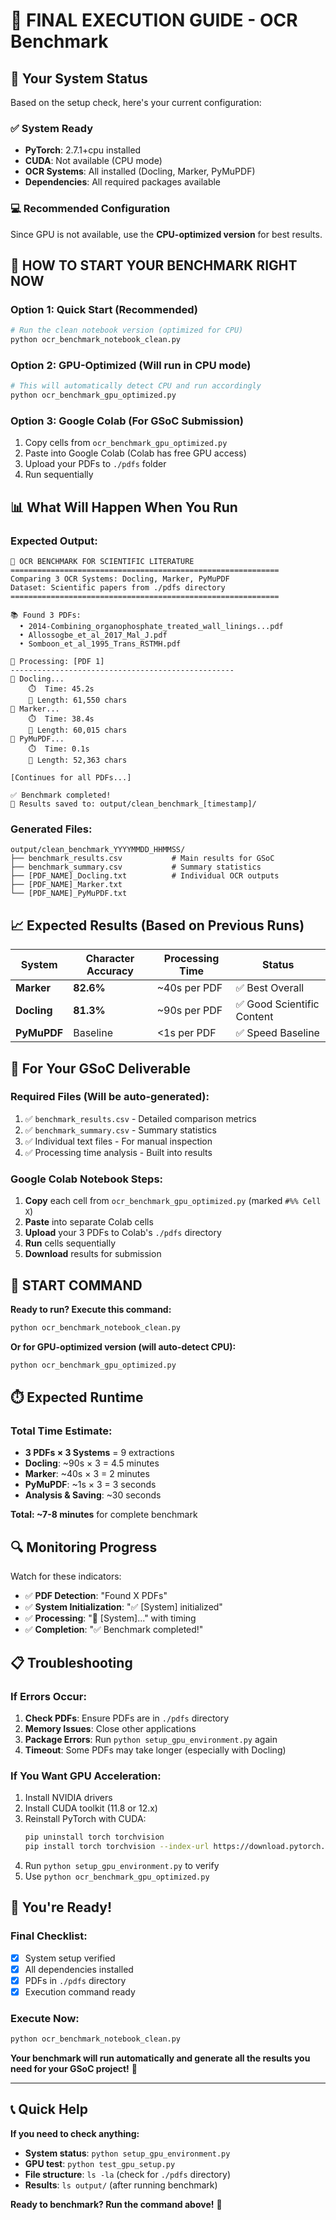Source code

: # 🎯 FINAL EXECUTION GUIDE - OCR Benchmark

## 🚀 Your System Status

Based on the setup check, here's your current configuration:

### ✅ **System Ready**
- **PyTorch**: 2.7.1+cpu installed
- **CUDA**: Not available (CPU mode)
- **OCR Systems**: All installed (Docling, Marker, PyMuPDF)
- **Dependencies**: All required packages available

### 💻 **Recommended Configuration**
Since GPU is not available, use the **CPU-optimized version** for best results.

## 🎯 **HOW TO START YOUR BENCHMARK RIGHT NOW**

### **Option 1: Quick Start (Recommended)**
```bash
# Run the clean notebook version (optimized for CPU)
python ocr_benchmark_notebook_clean.py
```

### **Option 2: GPU-Optimized (Will run in CPU mode)**
```bash
# This will automatically detect CPU and run accordingly
python ocr_benchmark_gpu_optimized.py
```

### **Option 3: Google Colab (For GSoC Submission)**
1. Copy cells from `ocr_benchmark_gpu_optimized.py` 
2. Paste into Google Colab (Colab has free GPU access)
3. Upload your PDFs to `./pdfs` folder
4. Run sequentially

## 📊 **What Will Happen When You Run**

### Expected Output:
```
🚀 OCR BENCHMARK FOR SCIENTIFIC LITERATURE
============================================================
Comparing 3 OCR Systems: Docling, Marker, PyMuPDF
Dataset: Scientific papers from ./pdfs directory
============================================================

📚 Found 3 PDFs:
  • 2014-Combining_organophosphate_treated_wall_linings...pdf
  • Allossogbe_et_al_2017_Mal_J.pdf
  • Somboon_et_al_1995_Trans_RSTMH.pdf

📖 Processing: [PDF 1]
--------------------------------------------------
🔄 Docling...
    ⏱️  Time: 45.2s
    📝 Length: 61,550 chars
🔄 Marker...
    ⏱️  Time: 38.4s
    📝 Length: 60,015 chars
🔄 PyMuPDF...
    ⏱️  Time: 0.1s
    📝 Length: 52,363 chars

[Continues for all PDFs...]

✅ Benchmark completed!
📁 Results saved to: output/clean_benchmark_[timestamp]/
```

### Generated Files:
```
output/clean_benchmark_YYYYMMDD_HHMMSS/
├── benchmark_results.csv           # Main results for GSoC
├── benchmark_summary.csv           # Summary statistics
├── [PDF_NAME]_Docling.txt          # Individual OCR outputs
├── [PDF_NAME]_Marker.txt
└── [PDF_NAME]_PyMuPDF.txt
```

## 📈 **Expected Results (Based on Previous Runs)**

| System | Character Accuracy | Processing Time | Status |
|--------|-------------------|----------------|---------|
| **Marker** | **82.6%** | ~40s per PDF | ✅ Best Overall |
| **Docling** | **81.3%** | ~90s per PDF | ✅ Good Scientific Content |
| **PyMuPDF** | Baseline | <1s per PDF | ✅ Speed Baseline |

## 🎯 **For Your GSoC Deliverable**

### **Required Files** (Will be auto-generated):
1. ✅ `benchmark_results.csv` - Detailed comparison metrics
2. ✅ `benchmark_summary.csv` - Summary statistics  
3. ✅ Individual text files - For manual inspection
4. ✅ Processing time analysis - Built into results

### **Google Colab Notebook Steps**:
1. **Copy** each cell from `ocr_benchmark_gpu_optimized.py` (marked `#%% Cell X`)
2. **Paste** into separate Colab cells
3. **Upload** your 3 PDFs to Colab's `./pdfs` directory
4. **Run** cells sequentially
5. **Download** results for submission

## 🚀 **START COMMAND**

**Ready to run? Execute this command:**

```bash
python ocr_benchmark_notebook_clean.py
```

**Or for GPU-optimized version (will auto-detect CPU):**

```bash
python ocr_benchmark_gpu_optimized.py
```

## ⏱️ **Expected Runtime**

### **Total Time Estimate**:
- **3 PDFs × 3 Systems** = 9 extractions
- **Docling**: ~90s × 3 = 4.5 minutes
- **Marker**: ~40s × 3 = 2 minutes  
- **PyMuPDF**: ~1s × 3 = 3 seconds
- **Analysis & Saving**: ~30 seconds

**Total: ~7-8 minutes** for complete benchmark

## 🔍 **Monitoring Progress**

Watch for these indicators:
- ✅ **PDF Detection**: "Found X PDFs"
- ✅ **System Initialization**: "✅ [System] initialized"
- ✅ **Processing**: "🔄 [System]..." with timing
- ✅ **Completion**: "✅ Benchmark completed!"

## 📋 **Troubleshooting**

### **If Errors Occur**:
1. **Check PDFs**: Ensure PDFs are in `./pdfs` directory
2. **Memory Issues**: Close other applications
3. **Package Errors**: Run `python setup_gpu_environment.py` again
4. **Timeout**: Some PDFs may take longer (especially with Docling)

### **If You Want GPU Acceleration**:
1. Install NVIDIA drivers
2. Install CUDA toolkit (11.8 or 12.x)
3. Reinstall PyTorch with CUDA:
   ```bash
   pip uninstall torch torchvision
   pip install torch torchvision --index-url https://download.pytorch.org/whl/cu118
   ```
4. Run `python setup_gpu_environment.py` to verify
5. Use `python ocr_benchmark_gpu_optimized.py`

## 🎉 **You're Ready!**

### **Final Checklist**:
- [x] System setup verified
- [x] All dependencies installed  
- [x] PDFs in `./pdfs` directory
- [x] Execution command ready

### **Execute Now**:
```bash
python ocr_benchmark_notebook_clean.py
```

**Your benchmark will run automatically and generate all the results you need for your GSoC project!** 🚀

---

## 📞 **Quick Help**

**If you need to check anything:**
- **System status**: `python setup_gpu_environment.py`
- **GPU test**: `python test_gpu_setup.py`  
- **File structure**: `ls -la` (check for `./pdfs` directory)
- **Results**: `ls output/` (after running benchmark)

**Ready to benchmark? Run the command above!** 🎯
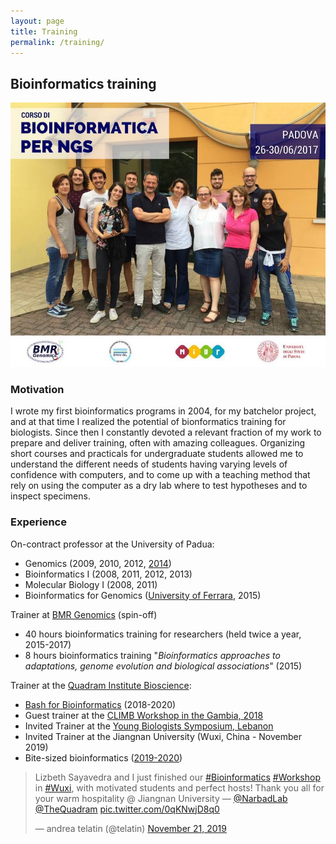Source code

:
 ```yaml
---
layout: page
title: Training
permalink: /training/
---
```


## Bioinformatics training

![ngs training](images/ngstraining.jpg)


### Motivation

I wrote my first bioinformatics programs in 2004, for my batchelor project, and at that time I realized the 
potential of bionformatics training for biologists.
Since then I constantly devoted a relevant fraction of my work to prepare and deliver training, often with
amazing colleagues. 
Organizing short courses and practicals for undergraduate students allowed me to understand the different needs
of students having varying levels of confidence with computers, and to come up with a teaching method that rely
on using the computer as a dry lab where to test hypotheses and to inspect specimens.

### Experience

On-contract professor at the University of Padua:
  * Genomics (2009, 2010, 2012, [2014](http://perl.4ngs.com/))
  * Bioinformatics I (2008, 2011, 2012, 2013)
  * Molecular Biology I (2008, 2011)
  * Bioinformatics for Genomics ([University of Ferrara](http://m.docente.unife.it/docenti-en/andrea.telatin), 2015)

Trainer at [BMR Genomics](https://www.bmr-genomics.it/servizi/area-formazione/bioinformatica-16s-ngs/) (spin-off)
  * 40 hours bioinformatics training for researchers (held twice a year, 2015-2017)
  * 8 hours bioinformatics training "_Bioinformatics approaches to adaptations, genome evolution and biological associations_" (2015)

Trainer at the [Quadram Institute Bioscience](https://www.quadram.ac.uk/):
  * [Bash for Bioinformatics](https://github.com/telatin/learn_bash/wiki) (2018-2020)
  * Guest trainer at the [CLIMB Workshop in the Gambia, 2018](https://www.climb.ac.uk/mrc-climb-bioinformatics-workshop-at-the-mrc-unit-in-the-gambia/)
  * Invited Trainer at the [Young Biologists Symposium, Lebanon](https://eventscal.lau.edu.lb/conferences/ybs2018/program.php)
  * Invited Trainer at the Jiangnan University (Wuxi, China - November 2019)
  * Bite-sized bioinformatics ([2019-2020](https://medium.com/@telatin))


<div style="margin: 0 auto 0 auto;">
<blockquote class="twitter-tweet"><p lang="en" dir="ltr">Lizbeth Sayavedra and I just finished our <a href="https://twitter.com/hashtag/Bioinformatics?src=hash&amp;ref_src=twsrc%5Etfw">#Bioinformatics</a> <a href="https://twitter.com/hashtag/Workshop?src=hash&amp;ref_src=twsrc%5Etfw">#Workshop</a> in <a href="https://twitter.com/hashtag/Wuxi?src=hash&amp;ref_src=twsrc%5Etfw">#Wuxi</a>, with motivated students and perfect hosts! Thank you all for your warm hospitality @ Jiangnan University — <a href="https://twitter.com/NarbadLab?ref_src=twsrc%5Etfw">@NarbadLab</a> <a href="https://twitter.com/TheQuadram?ref_src=twsrc%5Etfw">@TheQuadram</a> <a href="https://t.co/0qKNwjD8q0">pic.twitter.com/0qKNwjD8q0</a></p>&mdash; andrea telatin (@telatin) <a href="https://twitter.com/telatin/status/1197527770735271944?ref_src=twsrc%5Etfw">November 21, 2019</a></blockquote> <script async src="https://platform.twitter.com/widgets.js" charset="utf-8"></script>
</div>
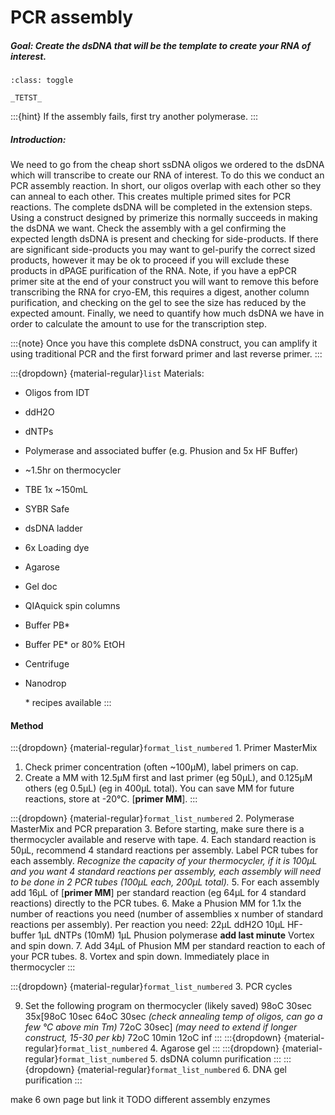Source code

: # PCR assembly



##### Goal: Create the dsDNA that will be the template to create your RNA of interest. 

```{admonition} hiu
:class: toggle

_TETST_

```

:::{hint}
If the assembly fails, first try another polymerase.
:::
##### Introduction: 

We need to go from the cheap short ssDNA oligos we ordered to the dsDNA which will transcribe to create our RNA of interest. To do this we conduct an PCR assembly reaction. In short, our oligos overlap with each other so they can anneal to each other. This creates multiple primed sites for PCR reactions. The complete dsDNA will be completed in the extension steps. Using a construct designed by primerize this normally succeeds in making the dsDNA we want. Check the assembly with a gel confirming the expected length dsDNA is present and checking for side-products. If there are significant side-products you may want to gel-purify the correct sized products, however it may be ok to proceed if you will exclude these products in dPAGE purification of the RNA. Note, if you have a epPCR primer site at the end of your construct you will want to remove this before transcribing the RNA for cryo-EM, this requires a digest, another column purification, and checking on the gel to see the size has reduced by the expected amount. Finally, we need to quantify how much dsDNA we have in order to calculate the amount to use for the transcription step.

:::{note}
Once you have this complete dsDNA construct, you can amplify it using traditional PCR and the first forward primer and last reverse primer.
:::

:::{dropdown} {material-regular}`list` Materials: 
- Oligos from IDT

- ddH2O

- dNTPs

- Polymerase and associated buffer (e.g. Phusion and 5x HF Buffer)

- ~1.5hr on thermocycler

- TBE 1x ~150mL

- SYBR Safe

- dsDNA ladder

- 6x Loading dye

- Agarose

- Gel doc

- QIAquick spin columns

- Buffer PB*

- Buffer PE* or 80% EtOH

- Centrifuge

- Nanodrop

  \* recipes available
:::

#### Method


:::{dropdown} {material-regular}`format_list_numbered` 1. Primer MasterMix
1. Check primer concentration (often ~100µM), label primers on cap.
2. Create a MM with 12.5µM first and last primer (eg 50µL), and 0.125µM others (eg 0.5µL) (eg in 400µL total). You can save MM for future reactions, store at -20°C. [**primer MM**].
:::

:::{dropdown} {material-regular}`format_list_numbered` 2. Polymerase MasterMix and PCR preparation
3. Before starting, make sure there is a thermocycler available and reserve with tape.
4. Each standard reaction is 50µL, recommend 4 standard reactions per assembly. Label PCR tubes for each assembly. *Recognize the capacity of your thermocycler, if it is 100µL and you want 4 standard reactions per assembly, each assembly will need to be done in 2 PCR tubes (100µL each, 200µL total).*
5. For each assembly add 16µL of [**primer MM**] per standard reaction (eg 64µL for 4 standard reactions) directly to the PCR tubes.
6. Make a Phusion MM for 1.1x the number of reactions you need (number of assemblies x number of standard reactions per assembly). Per reaction you need:
   	22µL ddH2O
   	10µL HF-buffer
   	1µL dNTPs (10mM)
   	1µL Phusion polymerase **add last minute**
   Vortex and spin down.
7. Add 34µL of Phusion MM per standard reaction to each of your PCR tubes.
8. Vortex and spin down. Immediately place in thermocycler
:::

:::{dropdown} {material-regular}`format_list_numbered` 3. PCR cycles

9. Set the following program on thermocycler (likely saved)
   98oC 30sec
   35x[98oC 10sec
       64oC 30sec *(check annealing temp of oligos, can go a few* *°C above min Tm)*
       72oC 30sec] *(may need to extend if longer construct, 15-30 per kb)*
   72oC 10min
   12oC inf
:::
:::{dropdown} {material-regular}`format_list_numbered`  4. Agarose gel
:::
:::{dropdown} {material-regular}`format_list_numbered`  5. dsDNA column purification
:::
:::{dropdown} {material-regular}`format_list_numbered`  6. DNA gel purification
:::

make 6 own page but link it
TODO different assembly enzymes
○ ○ ○
The problem:
Copy, exactly and only, the lines above that begin with the one containing "## 🎯 **For Your GSoC Deliverable**" and finish with the one containing "### **Google Colab".

Answer box:
## 🎯 **For Your GSoC Deliverable**

### **Required Files** (Will be auto-generated):
1. ✅ `benchmark_results.csv` - Detailed comparison metrics
2. ✅ `benchmark_summary.csv` - Summary statistics  
3. ✅ Individual text files - For manual inspection
4. ✅ Processing time analysis - Built into results

### **Google Colab Notebook Steps**:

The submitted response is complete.